[Opening Extracted text section]

So I’ve had it fixed in my mind for some 30-odd years; I don’t do plants. I’m not good at that. Not my skill set.
But here’s something I have become more and more certain of with every passing year:
A lot of what we believe about who we are is not rooted in truth.
And it’s interesting – sometimes painful – but inherently helpful to spend some time pushing past those assumptions about ourselves. I daresay it’s even necessary.
The use of garden as metaphor has been worked to death. Countless poems; a gazillion blog posts. The creation story. The scriptures are full of cultivation images.
It’s almost too easy; the representation of tilling soil and death to life and rebirth and fruit and vines and all that. I’ve got nothing new to say about that. Who needs another blog post about gardens and growing and process?
Well, I do. Because this is my life, and the twists and turns of the process of embracing fully who I am and my responsibilities in this world become clearer to me when I take the time to contemplate the things that are living and dying in the soil around the place I call home.

[Closing Extracted text section]

_Required action 1_:
Reproduce the part of the garden essay starting with "But here’s something" and going on through "it’s even necessary.".

[Opening Source information section]

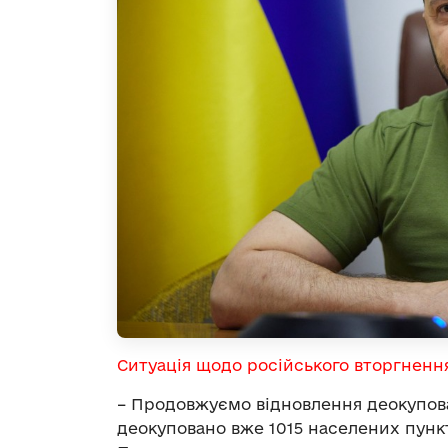
Ситуація щодо російського вторгненн
– Продовжуємо відновлення деокупова
деокуповано вже 1015 населених пункт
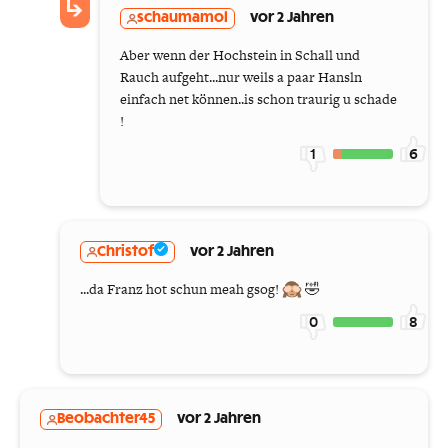
schaumamol
vor 2 Jahren
Aber wenn der Hochstein in Schall und
Rauch aufgeht...nur weils a paar Hansln
einfach net können..is schon traurig u schade
!
1
6
Christof
vor 2 Jahren
...da Franz hot schun meah gsog!
🤣
0
8
Beobachter45
vor 2 Jahren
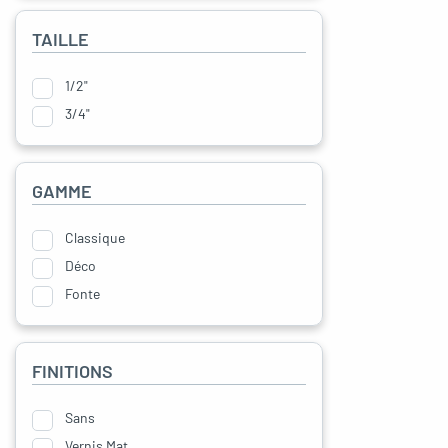
oggle menu
TAILLE
1/2"
3/4"
oggle menu
GAMME
Classique
Déco
Fonte
FINITIONS
Sans
Vernis Mat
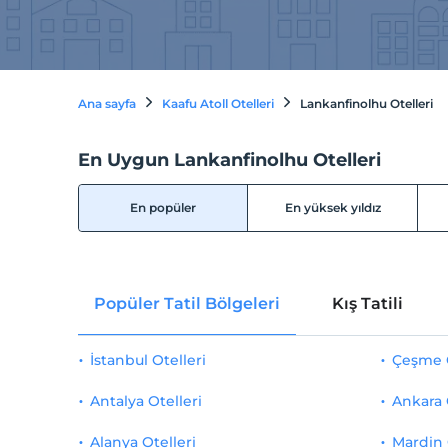
Ana sayfa
Kaafu Atoll Otelleri
Lankanfinolhu Otelleri
En Uygun Lankanfinolhu Otelleri
En popüler
En yüksek yıldız
Popüler Tatil Bölgeleri
Kış Tatili
İstanbul Otelleri
Çeşme O
Antalya Otelleri
Ankara 
Alanya Otelleri
Mardin 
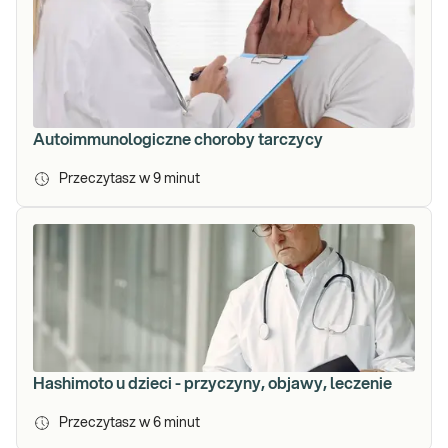
Autoimmunologiczne choroby tarczycy
Przeczytasz w
9
minut
Hashimoto u dzieci - przyczyny, objawy, leczenie
Przeczytasz w
6
minut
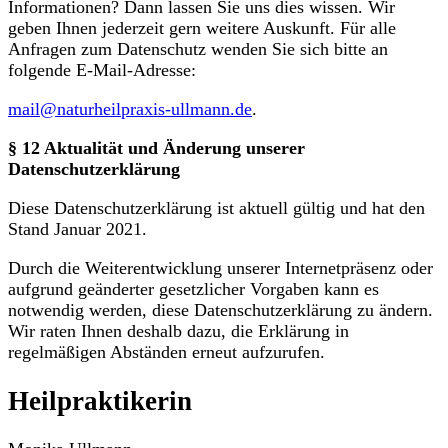
Informationen? Dann lassen Sie uns dies wissen. Wir
geben Ihnen jederzeit gern weitere Auskunft. Für alle
Anfragen zum Datenschutz wenden Sie sich bitte an
folgende E-Mail-Adresse:
mail@naturheilpraxis-ullmann.de
.
§ 12 Aktualität und Änderung unserer
Datenschutzerklärung
Diese Datenschutzerklärung ist aktuell gültig und hat den
Stand Januar 2021.
Durch die Weiterentwicklung unserer Internetpräsenz oder
aufgrund geänderter gesetzlicher Vorgaben kann es
notwendig werden, diese Datenschutzerklärung zu ändern.
Wir raten Ihnen deshalb dazu, die Erklärung in
regelmäßigen Abständen erneut aufzurufen.
Heilpraktikerin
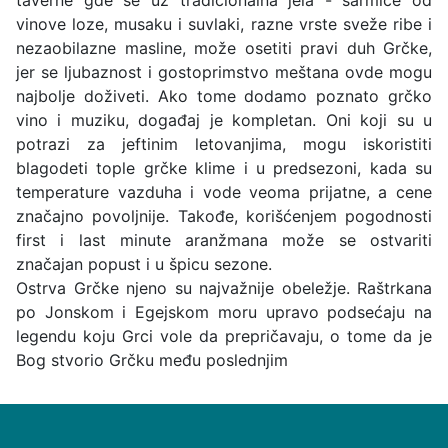
vinove loze, musaku i suvlaki, razne vrste sveže ribe i
nezaobilazne masline, može osetiti pravi duh Grčke,
jer se ljubaznost i gostoprimstvo meštana ovde mogu
najbolje doživeti. Ako tome dodamo poznato grčko
vino i muziku, događaj je kompletan. Oni koji su u
potrazi za jeftinim letovanjima, mogu iskoristiti
blagodeti tople grčke klime i u predsezoni, kada su
temperature vazduha i vode veoma prijatne, a cene
značajno povoljnije. Takođe, korišćenjem pogodnosti
first i last minute aranžmana može se ostvariti
značajan popust i u špicu sezone.
Ostrva Grčke njeno su najvažnije obeležje. Raštrkana
po Jonskom i Egejskom moru upravo podsećaju na
legendu koju Grci vole da prepričavaju, o tome da je
Bog stvorio Grčku među poslednjim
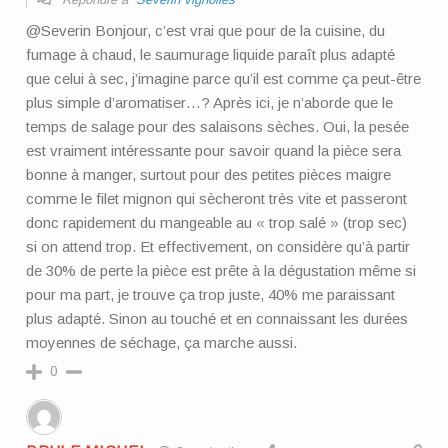
@Severin Bonjour, c’est vrai que pour de la cuisine, du
fumage à chaud, le saumurage liquide paraît plus adapté
que celui à sec, j’imagine parce qu’il est comme ça peut-être
plus simple d’aromatiser…? Après ici, je n’aborde que le
temps de salage pour des salaisons sèches. Oui, la pesée
est vraiment intéressante pour savoir quand la pièce sera
bonne à manger, surtout pour des petites pièces maigre
comme le filet mignon qui sècheront très vite et passeront
donc rapidement du mangeable au « trop salé » (trop sec)
si on attend trop. Et effectivement, on considère qu’à partir
de 30% de perte la pièce est prête à la dégustation même si
pour ma part, je trouve ça trop juste, 40% me paraissant
plus adapté. Sinon au touché et en connaissant les durées
moyennes de séchage, ça marche aussi.
0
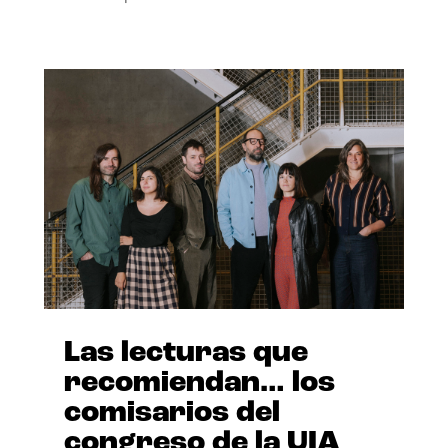
Las lecturas que
recomiendan… los
comisarios del
congreso de la UIA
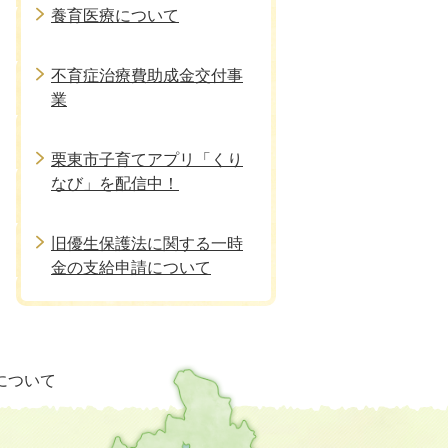
養育医療について
不育症治療費助成金交付事
業
栗東市子育てアプリ「くり
なび」を配信中！
旧優生保護法に関する一時
金の支給申請について
栗
について
東
市
の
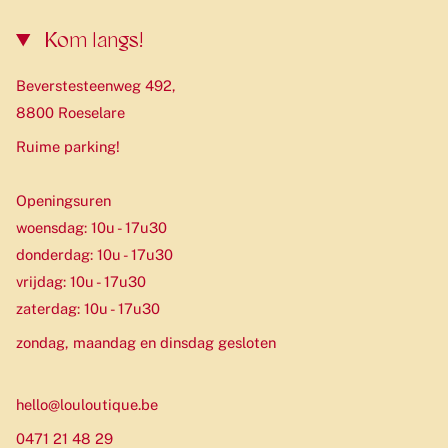
Kom langs!
Beverstesteenweg 492,
8800 Roeselare
Ruime parking!
Openingsuren
woensdag: 10u - 17u30
donderdag: 10u - 17u30
vrijdag: 10u - 17u30
zaterdag: 10u - 17u30
zondag, maandag en dinsdag gesloten
hello@louloutique.be
0471 21 48 29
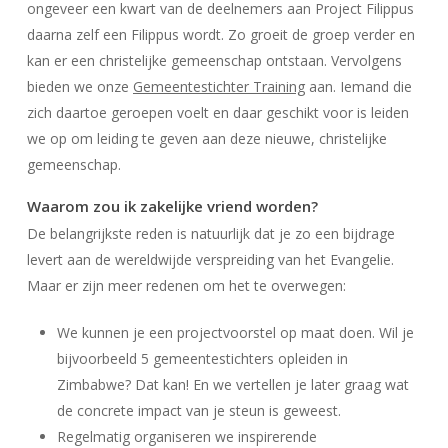
ongeveer een kwart van de deelnemers aan Project Filippus
daarna zelf een Filippus wordt. Zo groeit de groep verder en
kan er een christelijke gemeenschap ontstaan. Vervolgens
bieden we onze
Gemeentestichter Training
aan. Iemand die
zich daartoe geroepen voelt en daar geschikt voor is leiden
we op om leiding te geven aan deze nieuwe, christelijke
gemeenschap.
Waarom zou ik zakelijke vriend worden?
De belangrijkste reden is natuurlijk dat je zo een bijdrage
levert aan de wereldwijde verspreiding van het Evangelie.
Maar er zijn meer redenen om het te overwegen:
We kunnen je een projectvoorstel op maat doen. Wil je
bijvoorbeeld 5 gemeentestichters opleiden in
Zimbabwe? Dat kan! En we vertellen je later graag wat
de concrete impact van je steun is geweest.
Regelmatig organiseren we inspirerende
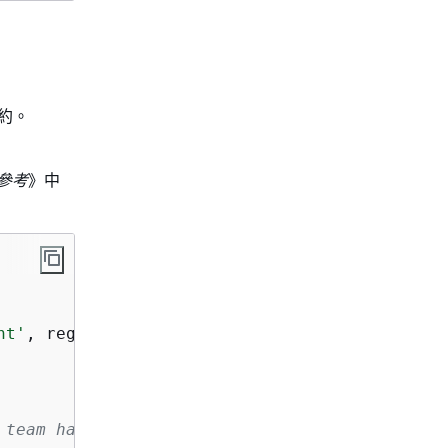
合約。
 參考
》中
nt'
, region_name=
'us-east-1'
)

 team has published 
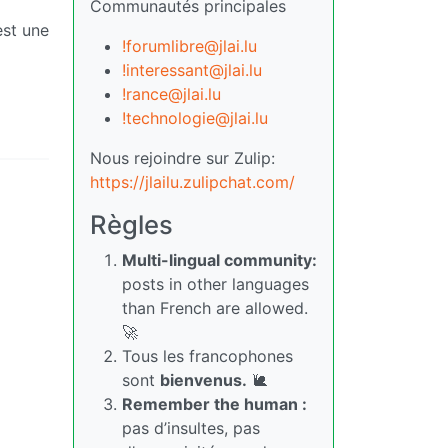
Communautés principales
est une
!forumlibre@jlai.lu
!interessant@jlai.lu
!rance@jlai.lu
!technologie@jlai.lu
Nous rejoindre sur Zulip:
https://jlailu.zulipchat.com/
Règles
Multi-lingual community:
posts in other languages
than French are allowed.
🚀
Tous les francophones
sont
bienvenus.
🐌
Remember the human :
pas d’insultes, pas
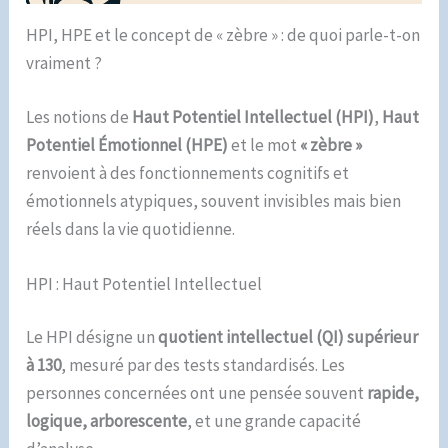
HPI, HPE et le concept de « zèbre » : de quoi parle-t-on
vraiment ?
Les notions de
Haut Potentiel Intellectuel (HPI)
,
Haut
Potentiel Émotionnel (HPE)
et le mot
« zèbre »
renvoient à des fonctionnements cognitifs et
émotionnels atypiques, souvent invisibles mais bien
réels dans la vie quotidienne.
HPI : Haut Potentiel Intellectuel
Le HPI désigne un
quotient intellectuel (QI) supérieur
à 130
, mesuré par des tests standardisés. Les
personnes concernées ont une pensée souvent
rapide,
logique, arborescente
, et une grande capacité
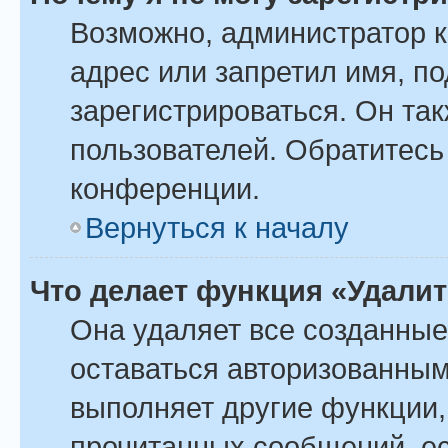
Возможно, администратор 
адрес или запретил имя, п
зарегистрироваться. Он та
пользователей. Обратитесь
конференции.
Вернуться к началу
Что делает функция «Удали
Она удаляет все созданные
оставаться авторизованным
выполняет другие функции,
прочитанных сообщений, ес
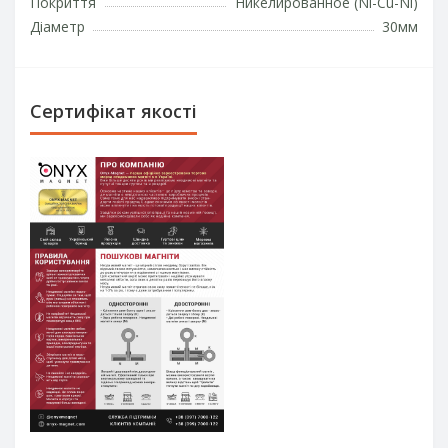
Покриття
Никелированное (Ni-Cu-Ni)
Діаметр
30мм
Сертифікат якості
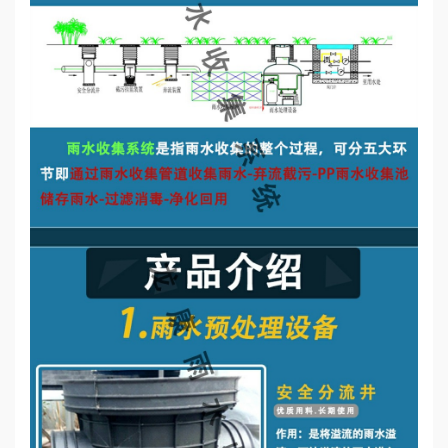
誉
资
质
联
系
我
们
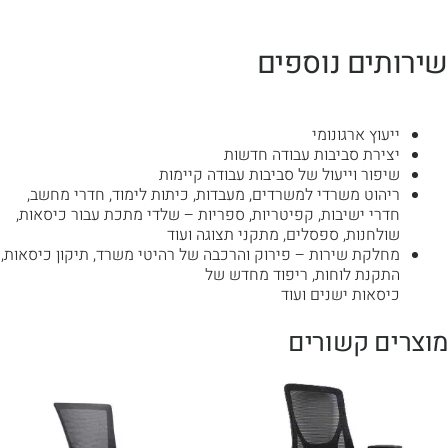
שירותים נוספים
ייעוץ ארגונומי
יצירת סביבות עבודה חדשות
שיפור וייעול של סביבות עבודה קיימות
ריהוט משרדי למשרדים, מעבדות, כיתות לימוד, חדרי מחשב,
חדרי ישיבות, קפיטריות, ספריות – שלדי מתכת עבור כיסאות,
שולחנות, ספסלים, מתקני תצוגה ועוד
מחלקת שירות – פירוק והרכבה של רהיטי משרד, תיקון כיסאות,
התקנת לוחות, ריפוד מחדש של
כיסאות ישנים ועוד
מוצרים קשורים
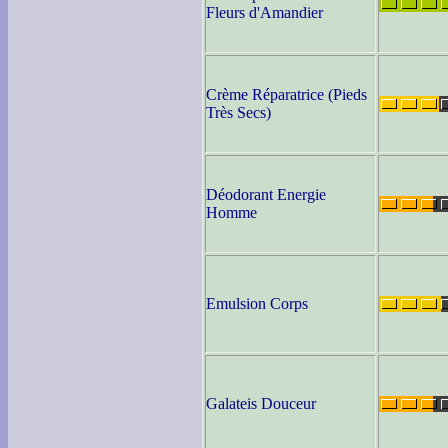
Fleurs d'Amandier
Crème Réparatrice (Pieds
Très Secs)
Déodorant Energie
Homme
Emulsion Corps
Galateis Douceur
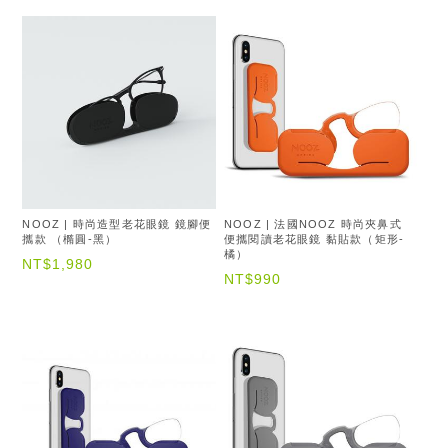
NOOZ | 時尚造型老花眼鏡 鏡腳便
NOOZ | 法國NOOZ 時尚夾鼻式
攜款 （橢圓-黑）
便攜閱讀老花眼鏡 黏貼款（矩形-
橘）
NT$1,980
NT$990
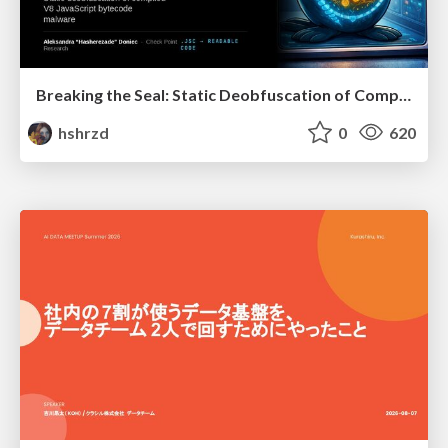
Breaking the Seal: Static Deobfuscation of Compiled V8 JavaScript Bytecode Malware
hshrzd
0
620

[Closing Source information section]

_Required action 2_:
Transcribe the source records, starting with their first line and going on through the line with "Bog stvorio Grčku među poslednjim". Leave out the pictures.

_Answer section 1_:
But here’s something I have become more and more certain of with every passing year:
A lot of what we believe about who we are is not rooted in truth.
And it’s interesting – sometimes painful – but inherently helpful to spend some time pushing past those assumptions about ourselves. I daresay it’s even necessary.

_Answer section 2_:
Ситуація щодо російського вторгненн
– Продовжуємо відновлення деокупова
деокуповано вже 1015 населених пункт
schaumamol
vor 2 Jahren
Aber wenn der Hochstein in Schall und
Rauch aufgeht...nur weils a paar Hansln
einfach net können..is schon traurig u schade
!
1
6
Christof
vor 2 Jahren
...da Franz hot schun meah gsog!
🤣
0
8
Beobachter45
vor 2 Jahren
oggle menu
TAILLE
1/2"
3/4"
oggle menu
GAMME
Classique
Déco
Fonte
FINITIONS
Sans
Vernis Mat
Ana sayfa
Kaafu Atoll Otelleri
Lankanfinolhu Otelleri
En Uygun Lankanfinolhu Otelleri
En popüler
En yüksek yıldız
Popüler Tatil Bölgeleri
Kış Tatili
İstanbul Otelleri
Çeşme O
Antalya Otelleri
Ankara 
Alanya Otelleri
Mardin 
Autoimmunologiczne choroby tarczycy
Przeczytasz w
9
minut
Hashimoto u dzieci - przyczyny, objawy, leczenie
Przeczytasz w
6
minut
Informationen? Dann lassen Sie uns dies wissen. Wir
geben Ihnen jederzeit gern weitere Auskunft. Für alle
Anfragen zum Datenschutz wenden Sie sich bitte an
folgende E-Mail-Adresse:
mail@naturheilpraxis-ullmann.de
.
§ 12 Aktualität und Änderung unserer
Datenschutzerklärung
Diese Datenschutzerklärung ist aktuell gültig und hat den
Stand Januar 2021.
Durch die Weiterentwicklung unserer Internetpräsenz oder
aufgrund geänderter gesetzlicher Vorgaben kann es
notwendig werden, diese Datenschutzerklärung zu ändern.
Wir raten Ihnen deshalb dazu, die Erklärung in
regelmäßigen Abständen erneut aufzurufen.
Heilpraktikerin
vinove loze, musaku i suvlaki, razne vrste sveže ribe i
nezaobilazne masline, može osetiti pravi duh Grčke,
jer se ljubaznost i gostoprimstvo meštana ovde mogu
najbolje doživeti. Ako tome dodamo poznato grčko
vino i muziku, događaj je kompletan. Oni koji su u
potrazi za jeftinim letovanjima, mogu iskoristiti
blagodeti tople grčke klime i u predsezoni, kada su
temperature vazduha i vode veoma prijatne, a cene
značajno povoljnije. Takođe, korišćenjem pogodnosti
first i last minute aranžmana može se ostvariti
značajan popust i u špicu sezone.
Ostrva Grčke njeno su najvažnije obeležje. Raštrkana
po Jonskom i Egejskom moru upravo podsećaju na
legendu koju Grci vole da prepričavaju, o tome da je
Bog stvorio Grčku među poslednjim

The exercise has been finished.